### WHAT IS BEING ASKED
Provide the count of lines below that include the word "middle", without any accompanying remarks.

** THE DATA follows **

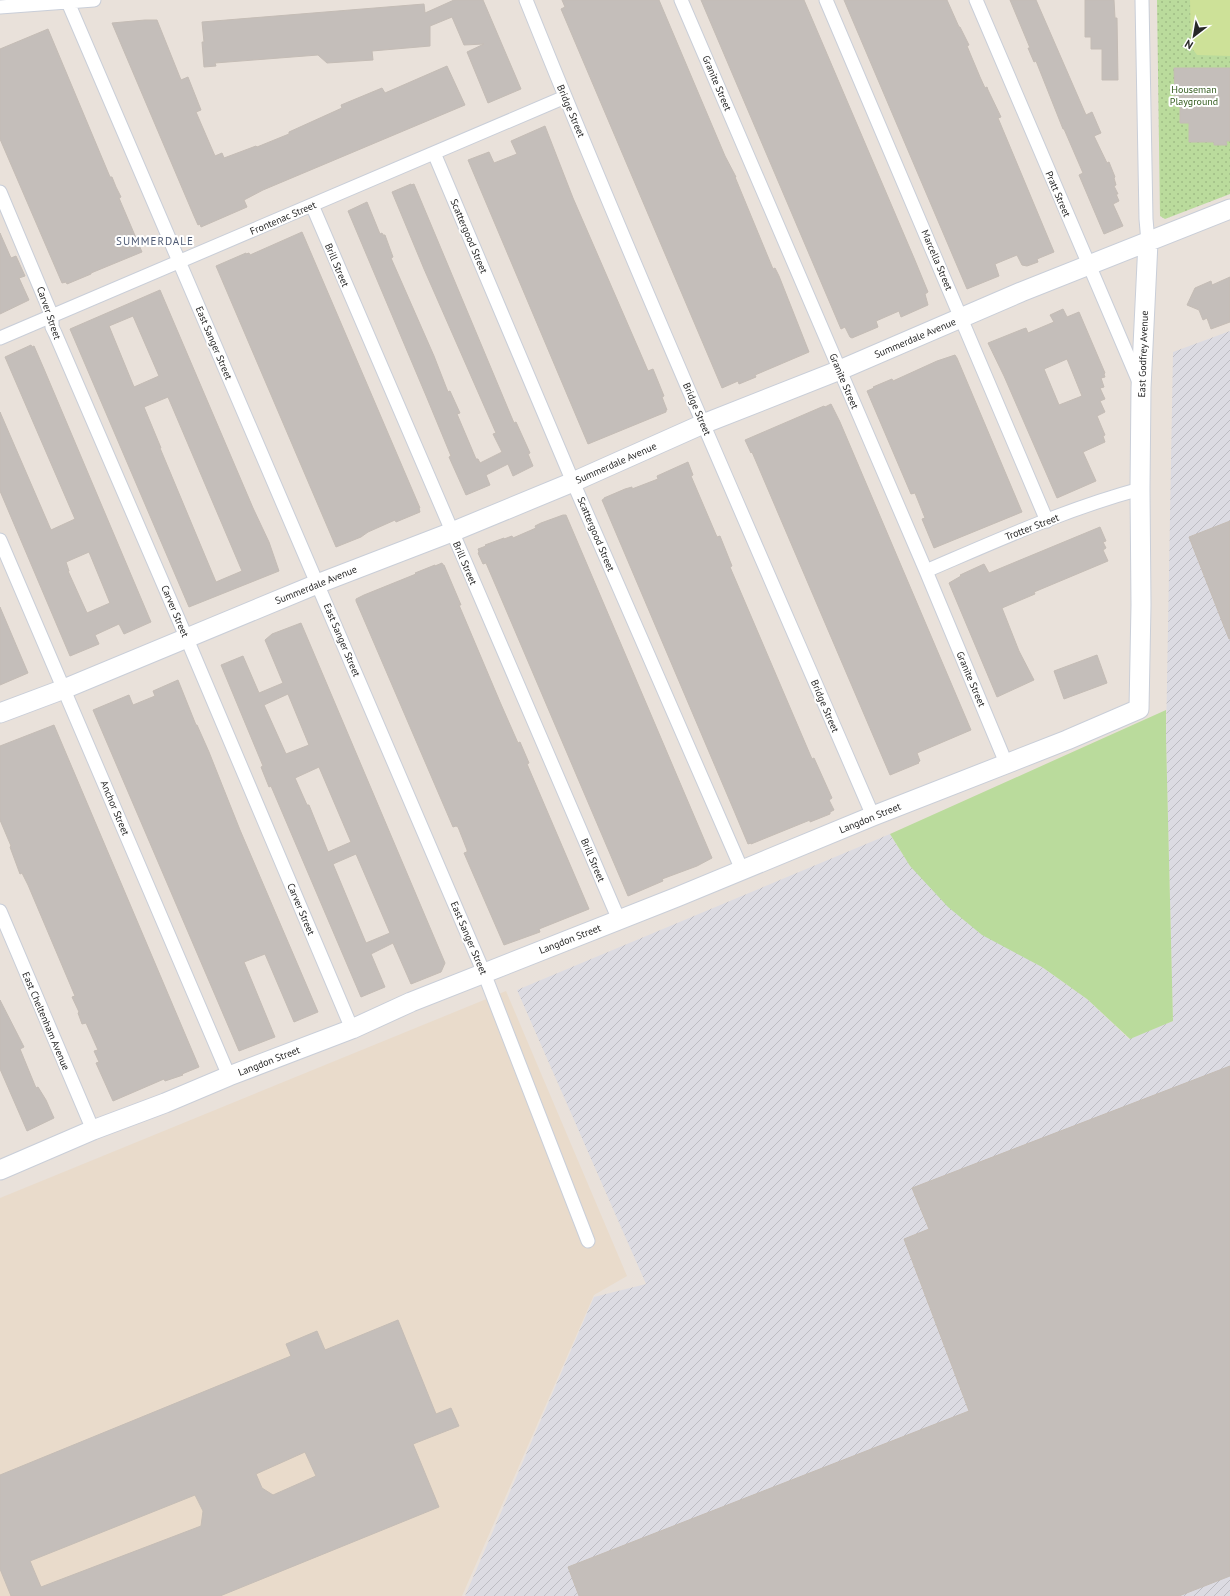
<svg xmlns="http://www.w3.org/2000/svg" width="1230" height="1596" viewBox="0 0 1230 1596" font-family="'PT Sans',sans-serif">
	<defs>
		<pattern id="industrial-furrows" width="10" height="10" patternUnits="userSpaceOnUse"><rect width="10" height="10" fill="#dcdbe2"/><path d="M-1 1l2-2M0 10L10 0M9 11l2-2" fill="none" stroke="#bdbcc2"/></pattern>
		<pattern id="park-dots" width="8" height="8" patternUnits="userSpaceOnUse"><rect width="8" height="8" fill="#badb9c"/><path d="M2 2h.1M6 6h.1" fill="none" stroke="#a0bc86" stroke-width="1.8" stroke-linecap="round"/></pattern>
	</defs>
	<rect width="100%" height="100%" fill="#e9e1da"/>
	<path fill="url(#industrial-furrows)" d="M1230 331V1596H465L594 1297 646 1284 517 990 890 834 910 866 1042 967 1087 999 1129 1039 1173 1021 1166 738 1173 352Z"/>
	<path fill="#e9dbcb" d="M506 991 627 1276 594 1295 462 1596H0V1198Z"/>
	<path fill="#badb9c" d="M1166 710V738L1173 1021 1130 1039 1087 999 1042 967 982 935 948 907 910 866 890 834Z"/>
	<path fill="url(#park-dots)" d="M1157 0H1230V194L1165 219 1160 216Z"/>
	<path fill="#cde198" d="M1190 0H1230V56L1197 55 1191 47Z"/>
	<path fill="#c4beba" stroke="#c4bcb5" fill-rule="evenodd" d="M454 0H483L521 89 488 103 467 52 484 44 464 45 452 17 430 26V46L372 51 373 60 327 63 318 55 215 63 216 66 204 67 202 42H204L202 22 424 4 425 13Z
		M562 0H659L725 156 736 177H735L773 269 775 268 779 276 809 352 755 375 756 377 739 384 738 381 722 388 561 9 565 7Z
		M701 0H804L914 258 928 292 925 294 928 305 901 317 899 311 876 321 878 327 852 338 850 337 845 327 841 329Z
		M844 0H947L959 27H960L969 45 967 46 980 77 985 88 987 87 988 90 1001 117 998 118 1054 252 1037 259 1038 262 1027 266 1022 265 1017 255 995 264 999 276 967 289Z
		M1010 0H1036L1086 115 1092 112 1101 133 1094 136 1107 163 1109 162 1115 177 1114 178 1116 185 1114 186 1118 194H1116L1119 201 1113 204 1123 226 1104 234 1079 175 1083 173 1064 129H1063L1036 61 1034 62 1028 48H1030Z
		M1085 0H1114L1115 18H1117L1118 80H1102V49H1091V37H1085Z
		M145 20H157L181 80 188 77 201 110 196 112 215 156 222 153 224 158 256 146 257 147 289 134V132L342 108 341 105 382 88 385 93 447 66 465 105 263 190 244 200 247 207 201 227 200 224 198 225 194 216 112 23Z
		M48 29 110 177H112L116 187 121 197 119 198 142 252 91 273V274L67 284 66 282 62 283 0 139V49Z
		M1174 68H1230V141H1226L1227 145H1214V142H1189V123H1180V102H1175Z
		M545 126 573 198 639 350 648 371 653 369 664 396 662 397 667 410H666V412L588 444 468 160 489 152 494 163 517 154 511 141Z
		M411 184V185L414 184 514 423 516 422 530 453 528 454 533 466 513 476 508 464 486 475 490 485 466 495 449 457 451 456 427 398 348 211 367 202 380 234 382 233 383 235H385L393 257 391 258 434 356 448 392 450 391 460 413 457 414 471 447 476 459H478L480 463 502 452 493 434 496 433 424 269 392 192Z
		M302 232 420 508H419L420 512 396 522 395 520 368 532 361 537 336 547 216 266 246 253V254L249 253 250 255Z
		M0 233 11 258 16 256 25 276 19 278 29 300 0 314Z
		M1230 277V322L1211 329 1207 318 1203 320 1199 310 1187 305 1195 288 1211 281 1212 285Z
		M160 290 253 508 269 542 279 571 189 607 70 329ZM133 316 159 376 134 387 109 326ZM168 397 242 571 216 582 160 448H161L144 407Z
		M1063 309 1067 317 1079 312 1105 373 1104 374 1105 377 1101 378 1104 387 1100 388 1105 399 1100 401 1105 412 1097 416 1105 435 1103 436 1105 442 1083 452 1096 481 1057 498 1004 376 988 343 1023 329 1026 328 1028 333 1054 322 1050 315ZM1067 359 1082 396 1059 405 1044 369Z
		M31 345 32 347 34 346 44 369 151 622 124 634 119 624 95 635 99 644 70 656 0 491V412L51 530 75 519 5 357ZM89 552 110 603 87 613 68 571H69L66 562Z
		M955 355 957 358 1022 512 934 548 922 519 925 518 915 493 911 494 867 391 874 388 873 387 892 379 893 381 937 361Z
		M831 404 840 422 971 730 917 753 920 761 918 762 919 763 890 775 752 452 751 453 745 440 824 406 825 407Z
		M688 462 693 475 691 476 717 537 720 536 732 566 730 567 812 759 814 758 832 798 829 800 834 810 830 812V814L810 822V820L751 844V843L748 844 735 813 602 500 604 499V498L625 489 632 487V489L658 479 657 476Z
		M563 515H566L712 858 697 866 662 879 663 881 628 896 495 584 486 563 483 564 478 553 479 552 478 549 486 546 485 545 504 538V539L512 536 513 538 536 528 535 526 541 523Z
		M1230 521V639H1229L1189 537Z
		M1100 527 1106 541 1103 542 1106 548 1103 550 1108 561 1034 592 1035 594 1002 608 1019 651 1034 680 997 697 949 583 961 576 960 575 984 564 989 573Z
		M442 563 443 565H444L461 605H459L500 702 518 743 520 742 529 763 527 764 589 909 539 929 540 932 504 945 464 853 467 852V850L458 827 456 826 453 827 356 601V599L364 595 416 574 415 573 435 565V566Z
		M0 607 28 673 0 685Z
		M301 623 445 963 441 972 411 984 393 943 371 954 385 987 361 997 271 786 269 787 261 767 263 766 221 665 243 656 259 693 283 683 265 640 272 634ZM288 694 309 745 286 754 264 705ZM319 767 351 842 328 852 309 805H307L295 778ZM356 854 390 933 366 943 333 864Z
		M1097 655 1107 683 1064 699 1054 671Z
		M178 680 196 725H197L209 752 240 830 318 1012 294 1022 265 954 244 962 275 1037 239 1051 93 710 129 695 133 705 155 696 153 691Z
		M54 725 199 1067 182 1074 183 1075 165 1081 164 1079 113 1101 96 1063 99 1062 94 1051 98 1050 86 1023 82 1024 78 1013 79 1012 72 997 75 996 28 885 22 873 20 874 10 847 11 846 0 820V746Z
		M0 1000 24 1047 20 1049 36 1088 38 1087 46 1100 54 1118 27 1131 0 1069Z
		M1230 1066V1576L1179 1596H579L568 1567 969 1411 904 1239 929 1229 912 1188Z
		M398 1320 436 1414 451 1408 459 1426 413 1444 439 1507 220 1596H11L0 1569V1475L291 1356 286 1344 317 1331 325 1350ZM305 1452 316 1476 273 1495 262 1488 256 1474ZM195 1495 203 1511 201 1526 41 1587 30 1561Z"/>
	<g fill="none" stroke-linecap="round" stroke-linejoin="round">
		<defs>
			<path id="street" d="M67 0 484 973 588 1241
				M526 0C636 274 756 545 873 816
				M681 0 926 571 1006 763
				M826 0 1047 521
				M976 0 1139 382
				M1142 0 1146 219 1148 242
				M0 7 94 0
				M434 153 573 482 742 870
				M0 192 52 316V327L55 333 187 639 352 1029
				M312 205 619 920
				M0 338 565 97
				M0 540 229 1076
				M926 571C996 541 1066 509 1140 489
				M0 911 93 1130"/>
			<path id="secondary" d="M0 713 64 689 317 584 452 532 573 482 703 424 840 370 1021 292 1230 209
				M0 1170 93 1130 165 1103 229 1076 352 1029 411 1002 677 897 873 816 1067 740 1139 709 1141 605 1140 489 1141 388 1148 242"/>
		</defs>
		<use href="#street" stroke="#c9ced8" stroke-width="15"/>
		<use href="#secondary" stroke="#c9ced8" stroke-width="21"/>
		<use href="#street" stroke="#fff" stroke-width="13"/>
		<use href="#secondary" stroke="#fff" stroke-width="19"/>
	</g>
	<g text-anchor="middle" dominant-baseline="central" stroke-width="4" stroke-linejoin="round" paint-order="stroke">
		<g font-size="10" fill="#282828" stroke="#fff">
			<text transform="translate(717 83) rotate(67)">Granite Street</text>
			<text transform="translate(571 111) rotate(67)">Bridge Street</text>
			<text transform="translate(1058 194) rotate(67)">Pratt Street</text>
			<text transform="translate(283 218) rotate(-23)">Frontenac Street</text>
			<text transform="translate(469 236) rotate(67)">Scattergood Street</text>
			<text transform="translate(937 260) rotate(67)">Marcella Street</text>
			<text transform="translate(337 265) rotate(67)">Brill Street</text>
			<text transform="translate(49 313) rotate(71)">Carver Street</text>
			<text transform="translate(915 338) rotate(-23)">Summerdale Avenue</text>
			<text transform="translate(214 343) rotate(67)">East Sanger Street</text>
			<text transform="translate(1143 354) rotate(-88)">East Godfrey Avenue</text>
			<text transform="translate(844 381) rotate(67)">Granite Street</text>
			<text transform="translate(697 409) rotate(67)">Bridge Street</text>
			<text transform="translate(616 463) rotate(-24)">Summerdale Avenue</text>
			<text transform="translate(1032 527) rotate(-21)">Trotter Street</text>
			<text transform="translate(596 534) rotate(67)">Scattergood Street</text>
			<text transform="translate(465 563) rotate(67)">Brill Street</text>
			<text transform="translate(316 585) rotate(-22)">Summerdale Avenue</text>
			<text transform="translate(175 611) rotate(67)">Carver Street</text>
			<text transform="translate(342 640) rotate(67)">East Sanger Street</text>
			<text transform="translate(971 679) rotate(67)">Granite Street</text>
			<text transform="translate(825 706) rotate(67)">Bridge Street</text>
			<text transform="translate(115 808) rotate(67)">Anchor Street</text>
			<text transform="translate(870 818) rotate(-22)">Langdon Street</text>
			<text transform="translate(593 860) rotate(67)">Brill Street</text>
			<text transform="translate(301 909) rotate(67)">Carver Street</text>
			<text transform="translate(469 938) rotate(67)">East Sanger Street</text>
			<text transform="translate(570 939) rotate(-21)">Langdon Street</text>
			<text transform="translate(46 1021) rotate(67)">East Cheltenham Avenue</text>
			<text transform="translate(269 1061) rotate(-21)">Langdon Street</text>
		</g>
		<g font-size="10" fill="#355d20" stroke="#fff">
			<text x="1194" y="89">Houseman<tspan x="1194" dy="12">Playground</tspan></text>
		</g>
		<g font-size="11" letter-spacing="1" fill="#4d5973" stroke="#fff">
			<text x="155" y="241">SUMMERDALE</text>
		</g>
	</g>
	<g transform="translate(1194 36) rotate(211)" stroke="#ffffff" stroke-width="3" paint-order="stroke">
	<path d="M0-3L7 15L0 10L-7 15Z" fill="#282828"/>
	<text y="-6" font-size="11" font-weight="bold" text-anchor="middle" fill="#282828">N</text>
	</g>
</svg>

** End of THE DATA **

### SOLUTION TO THE EXERCISE
2